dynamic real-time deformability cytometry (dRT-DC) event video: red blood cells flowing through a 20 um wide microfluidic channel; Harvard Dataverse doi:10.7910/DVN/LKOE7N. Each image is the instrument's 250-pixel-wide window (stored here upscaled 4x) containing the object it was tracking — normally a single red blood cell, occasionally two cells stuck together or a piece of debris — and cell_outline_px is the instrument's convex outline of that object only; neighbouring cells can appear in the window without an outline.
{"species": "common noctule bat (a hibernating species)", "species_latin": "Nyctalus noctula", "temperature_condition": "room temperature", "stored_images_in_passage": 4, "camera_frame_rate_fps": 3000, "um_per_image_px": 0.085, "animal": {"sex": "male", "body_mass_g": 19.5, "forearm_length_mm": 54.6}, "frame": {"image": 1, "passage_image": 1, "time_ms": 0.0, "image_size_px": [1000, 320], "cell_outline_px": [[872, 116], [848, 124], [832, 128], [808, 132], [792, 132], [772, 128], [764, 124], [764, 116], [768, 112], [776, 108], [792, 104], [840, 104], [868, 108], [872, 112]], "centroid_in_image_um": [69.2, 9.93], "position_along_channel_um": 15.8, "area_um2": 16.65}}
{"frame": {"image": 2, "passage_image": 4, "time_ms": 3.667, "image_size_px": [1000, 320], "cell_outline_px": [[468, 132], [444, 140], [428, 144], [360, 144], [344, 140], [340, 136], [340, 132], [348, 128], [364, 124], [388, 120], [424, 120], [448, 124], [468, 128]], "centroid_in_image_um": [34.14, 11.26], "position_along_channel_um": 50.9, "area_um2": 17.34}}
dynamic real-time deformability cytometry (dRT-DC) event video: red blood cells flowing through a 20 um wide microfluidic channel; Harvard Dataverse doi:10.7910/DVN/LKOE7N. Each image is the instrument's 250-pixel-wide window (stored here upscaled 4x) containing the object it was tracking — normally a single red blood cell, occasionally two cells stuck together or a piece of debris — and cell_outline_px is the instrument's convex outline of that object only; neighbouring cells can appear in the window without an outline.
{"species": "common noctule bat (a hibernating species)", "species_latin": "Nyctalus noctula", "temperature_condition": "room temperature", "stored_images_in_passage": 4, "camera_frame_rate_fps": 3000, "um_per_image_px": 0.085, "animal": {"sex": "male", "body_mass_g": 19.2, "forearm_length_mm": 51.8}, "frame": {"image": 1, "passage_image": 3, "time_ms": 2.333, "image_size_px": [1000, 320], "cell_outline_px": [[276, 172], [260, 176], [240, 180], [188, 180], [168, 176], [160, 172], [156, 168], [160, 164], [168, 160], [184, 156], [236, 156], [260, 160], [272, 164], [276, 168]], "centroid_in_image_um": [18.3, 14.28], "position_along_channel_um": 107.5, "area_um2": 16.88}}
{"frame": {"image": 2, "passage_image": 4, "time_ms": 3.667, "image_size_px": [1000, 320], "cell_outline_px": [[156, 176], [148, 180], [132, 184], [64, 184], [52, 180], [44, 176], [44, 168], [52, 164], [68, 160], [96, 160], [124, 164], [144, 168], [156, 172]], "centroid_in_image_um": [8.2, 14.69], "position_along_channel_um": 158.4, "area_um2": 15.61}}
———
Task instructions:
Take the entries above and transcribe them in full.

Reply:
dynamic real-time deformability cytometry (dRT-DC) event video: red blood cells flowing through a 20 um wide microfluidic channel; Harvard Dataverse doi:10.7910/DVN/LKOE7N. Each image is the instrument's 250-pixel-wide window (stored here upscaled 4x) containing the object it was tracking — normally a single red blood cell, occasionally two cells stuck together or a piece of debris — and cell_outline_px is the instrument's convex outline of that object only; neighbouring cells can appear in the window without an outline.
{"species": "common noctule bat (a hibernating species)", "species_latin": "Nyctalus noctula", "temperature_condition": "room temperature", "stored_images_in_passage": 4, "camera_frame_rate_fps": 3000, "um_per_image_px": 0.085, "animal": {"sex": "male", "body_mass_g": 19.5, "forearm_length_mm": 54.6}, "frame": {"image": 1, "passage_image": 1, "time_ms": 0.0, "image_size_px": [1000, 320], "cell_outline_px": [[872, 116], [848, 124], [832, 128], [808, 132], [792, 132], [772, 128], [764, 124], [764, 116], [768, 112], [776, 108], [792, 104], [840, 104], [868, 108], [872, 112]], "centroid_in_image_um": [69.2, 9.93], "position_along_channel_um": 15.8, "area_um2": 16.65}}
{"frame": {"image": 2, "passage_image": 4, "time_ms": 3.667, "image_size_px": [1000, 320], "cell_outline_px": [[468, 132], [444, 140], [428, 144], [360, 144], [344, 140], [340, 136], [340, 132], [348, 128], [364, 124], [388, 120], [424, 120], [448, 124], [468, 128]], "centroid_in_image_um": [34.14, 11.26], "position_along_channel_um": 50.9, "area_um2": 17.34}}
dynamic real-time deformability cytometry (dRT-DC) event video: red blood cells flowing through a 20 um wide microfluidic channel; Harvard Dataverse doi:10.7910/DVN/LKOE7N. Each image is the instrument's 250-pixel-wide window (stored here upscaled 4x) containing the object it was tracking — normally a single red blood cell, occasionally two cells stuck together or a piece of debris — and cell_outline_px is the instrument's convex outline of that object only; neighbouring cells can appear in the window without an outline.
{"species": "common noctule bat (a hibernating species)", "species_latin": "Nyctalus noctula", "temperature_condition": "room temperature", "stored_images_in_passage": 4, "camera_frame_rate_fps": 3000, "um_per_image_px": 0.085, "animal": {"sex": "male", "body_mass_g": 19.2, "forearm_length_mm": 51.8}, "frame": {"image": 1, "passage_image": 3, "time_ms": 2.333, "image_size_px": [1000, 320], "cell_outline_px": [[276, 172], [260, 176], [240, 180], [188, 180], [168, 176], [160, 172], [156, 168], [160, 164], [168, 160], [184, 156], [236, 156], [260, 160], [272, 164], [276, 168]], "centroid_in_image_um": [18.3, 14.28], "position_along_channel_um": 107.5, "area_um2": 16.88}}
{"frame": {"image": 2, "passage_image": 4, "time_ms": 3.667, "image_size_px": [1000, 320], "cell_outline_px": [[156, 176], [148, 180], [132, 184], [64, 184], [52, 180], [44, 176], [44, 168], [52, 164], [68, 160], [96, 160], [124, 164], [144, 168], [156, 172]], "centroid_in_image_um": [8.2, 14.69], "position_along_channel_um": 158.4, "area_um2": 15.61}}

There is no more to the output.